A LUCAS device is a machine that delivers high-quality chest compressions to patients suffering from sudden cardiac arrest. These devices are especially helpful for first responders, allowing them to perform the highest quality cardiopulmonary resuscitation (CPR) in a moving ambulance while protecting both patients and paramedics.

Patients who are put on a LUCAS device are transferred to University Hospital, an advanced resuscitation medical center, where they are assessed for extracorporeal cardiopulmonary resuscitation (ECPR) in the emergency department.

Dr. Joshua Glazer, UW Health emergency physician and critical care intensivist, explains, “ECPR is a treatment we can initiate at the BerbeeWalsh Emergency Department to effectively replace the function of the heart, giving the health care team time to address the root medical problem while supporting the brain and other critical organs from ongoing injury caused by a lack of blood flow.”

Patients who have been treated with a LUCAS device followed by hospital-based ECPR have a better chance of surviving to hospital discharge with a good outcome than do patients who receive only conventional CPR without the assistance of a mechanical device.

The strong partnership between UW Health and surrounding EMS agencies facilitates these life-saving procedures. This partnership includes sharing of information, patient outcomes, and joint simulation trainings.

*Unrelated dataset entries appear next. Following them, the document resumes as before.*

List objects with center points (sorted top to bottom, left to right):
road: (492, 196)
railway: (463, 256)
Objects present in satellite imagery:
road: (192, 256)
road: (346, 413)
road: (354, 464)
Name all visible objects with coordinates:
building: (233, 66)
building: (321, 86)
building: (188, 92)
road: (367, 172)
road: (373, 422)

Once made aware of the significant impact these devices can have on saving Dane County’s most critically ill patients, a small group of local philanthropists coordinated funds that allowed MFD to purchase these devices. The regular MFD budgeting process would not allow for such a large expense in such a short period of time, so the group stepped. This way the citizens of Dane County could benefit immediately.

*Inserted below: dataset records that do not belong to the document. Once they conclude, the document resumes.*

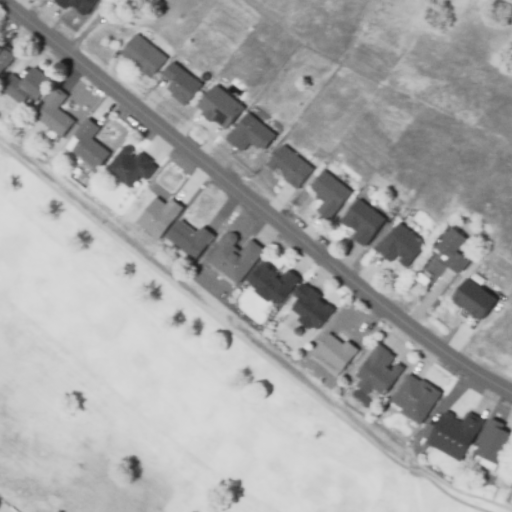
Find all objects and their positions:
building: (140, 0)
building: (74, 4)
building: (77, 4)
building: (142, 55)
building: (142, 57)
building: (4, 58)
building: (5, 58)
building: (180, 83)
building: (179, 85)
building: (26, 86)
building: (25, 87)
building: (220, 107)
building: (218, 108)
building: (54, 113)
building: (53, 114)
building: (251, 134)
building: (249, 135)
building: (89, 145)
building: (89, 146)
building: (130, 166)
building: (289, 166)
building: (128, 167)
building: (288, 167)
building: (329, 193)
building: (329, 196)
road: (251, 203)
building: (158, 216)
building: (157, 218)
building: (363, 222)
building: (361, 223)
building: (190, 239)
building: (189, 240)
building: (400, 245)
building: (400, 246)
building: (454, 249)
building: (452, 250)
building: (233, 257)
building: (234, 259)
building: (271, 283)
building: (270, 284)
building: (473, 299)
building: (475, 299)
building: (310, 307)
building: (308, 308)
road: (239, 338)
building: (335, 350)
building: (336, 351)
building: (376, 371)
park: (178, 388)
building: (414, 398)
building: (414, 398)
building: (453, 434)
building: (455, 435)
building: (492, 441)
building: (492, 442)
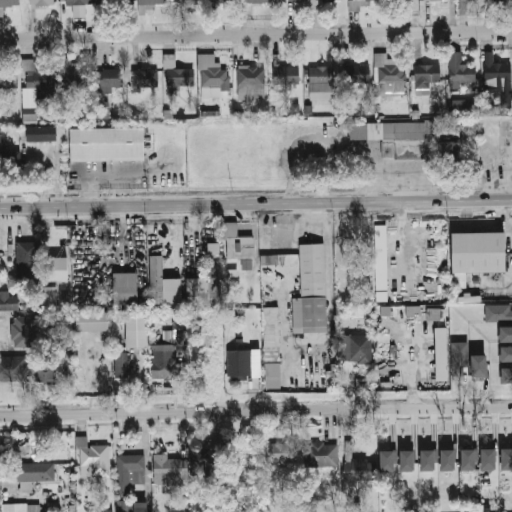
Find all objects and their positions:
building: (289, 0)
building: (290, 0)
building: (324, 0)
building: (328, 0)
building: (78, 1)
building: (185, 1)
building: (221, 1)
building: (221, 1)
building: (257, 1)
building: (258, 1)
building: (41, 2)
building: (42, 2)
building: (150, 2)
building: (185, 2)
building: (7, 4)
building: (7, 4)
building: (115, 4)
building: (146, 5)
building: (364, 5)
building: (78, 6)
road: (256, 33)
building: (459, 70)
building: (459, 70)
building: (70, 71)
building: (285, 74)
building: (286, 74)
building: (356, 74)
building: (357, 74)
building: (71, 75)
building: (388, 75)
building: (211, 76)
building: (389, 76)
building: (425, 76)
building: (144, 77)
building: (215, 77)
building: (425, 77)
building: (109, 78)
building: (111, 78)
building: (145, 78)
building: (180, 78)
building: (498, 78)
building: (498, 78)
building: (8, 79)
building: (8, 79)
building: (251, 80)
building: (250, 82)
building: (321, 83)
building: (321, 83)
building: (33, 88)
building: (34, 89)
building: (462, 105)
building: (102, 106)
building: (388, 127)
building: (0, 133)
building: (40, 133)
building: (0, 134)
building: (40, 134)
building: (393, 138)
building: (107, 140)
building: (106, 144)
building: (448, 151)
building: (448, 152)
building: (14, 163)
road: (256, 201)
building: (237, 245)
building: (238, 246)
building: (478, 250)
building: (476, 254)
building: (27, 260)
building: (27, 262)
building: (381, 264)
building: (54, 269)
building: (55, 269)
building: (230, 272)
building: (213, 273)
building: (206, 282)
building: (162, 283)
building: (162, 284)
building: (124, 288)
building: (313, 288)
building: (125, 289)
building: (310, 291)
building: (196, 292)
building: (48, 295)
building: (64, 296)
building: (49, 297)
building: (65, 297)
building: (8, 299)
building: (8, 301)
building: (51, 307)
building: (498, 312)
building: (433, 313)
building: (498, 313)
building: (387, 314)
building: (414, 314)
building: (434, 316)
building: (91, 321)
building: (92, 321)
building: (136, 329)
building: (21, 330)
building: (21, 330)
building: (135, 330)
building: (176, 332)
building: (505, 333)
building: (506, 334)
building: (273, 345)
building: (271, 347)
building: (354, 348)
building: (354, 348)
building: (505, 353)
building: (440, 354)
building: (506, 354)
building: (442, 357)
building: (459, 358)
building: (459, 358)
building: (163, 361)
building: (241, 361)
building: (164, 362)
building: (239, 363)
building: (120, 364)
building: (477, 365)
building: (121, 366)
building: (478, 366)
building: (13, 368)
building: (13, 368)
building: (45, 369)
building: (506, 375)
building: (506, 375)
road: (256, 409)
building: (283, 450)
building: (284, 453)
building: (320, 454)
building: (320, 455)
building: (206, 456)
building: (204, 457)
building: (92, 458)
building: (92, 458)
building: (506, 458)
building: (467, 459)
building: (469, 459)
building: (487, 459)
building: (506, 459)
building: (386, 460)
building: (388, 460)
building: (406, 460)
building: (426, 460)
building: (427, 460)
building: (446, 460)
building: (447, 460)
building: (488, 460)
building: (407, 461)
building: (356, 467)
building: (357, 469)
building: (168, 470)
building: (130, 471)
building: (168, 471)
building: (129, 473)
building: (33, 474)
building: (34, 474)
building: (123, 506)
building: (131, 506)
building: (20, 507)
building: (140, 507)
building: (22, 508)
building: (106, 511)
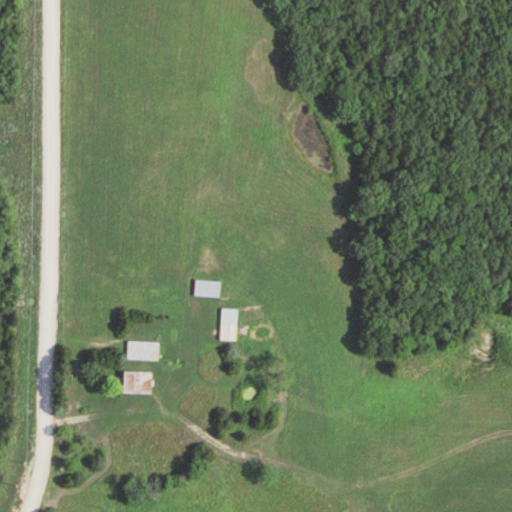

“That the UW worked hand-in-hand with invested members of our community to make this happen demonstrates how important our relationship is in providing great care to citizens,” said Ché Stedman, assistant chief of medical affairs, MFD.

An appreciation event was held at MFD Station #1 on Monday to recognize the generous contributions from this group of community supporters.

Members from the UW Health emergency department and Madison Fire Department pose for a photo with community philanthropists.

Dane County EMS, including MFD, has some of the highest survival rates for out-of-hospital cardiac arrest in the nation. With all agencies countywide now able to employ automated CPR devices, UW Health and Dane County emergency agencies are well-positioned to continue this life-saving work.

The BerbeeWalsh Department of Emergency Medicine thanks Mr. Nathan Herbst for helping to coordinate the following local philanthropists in their support of delivering exceptional health care to our community (listed alphabetically): Jim Berbee and Karen Walsh, Joel and Jessica Fields of the Fields Foundation, Dan and Julie Hartung, Nathan and Sarah Herbst, and Paul and Suzy Shain.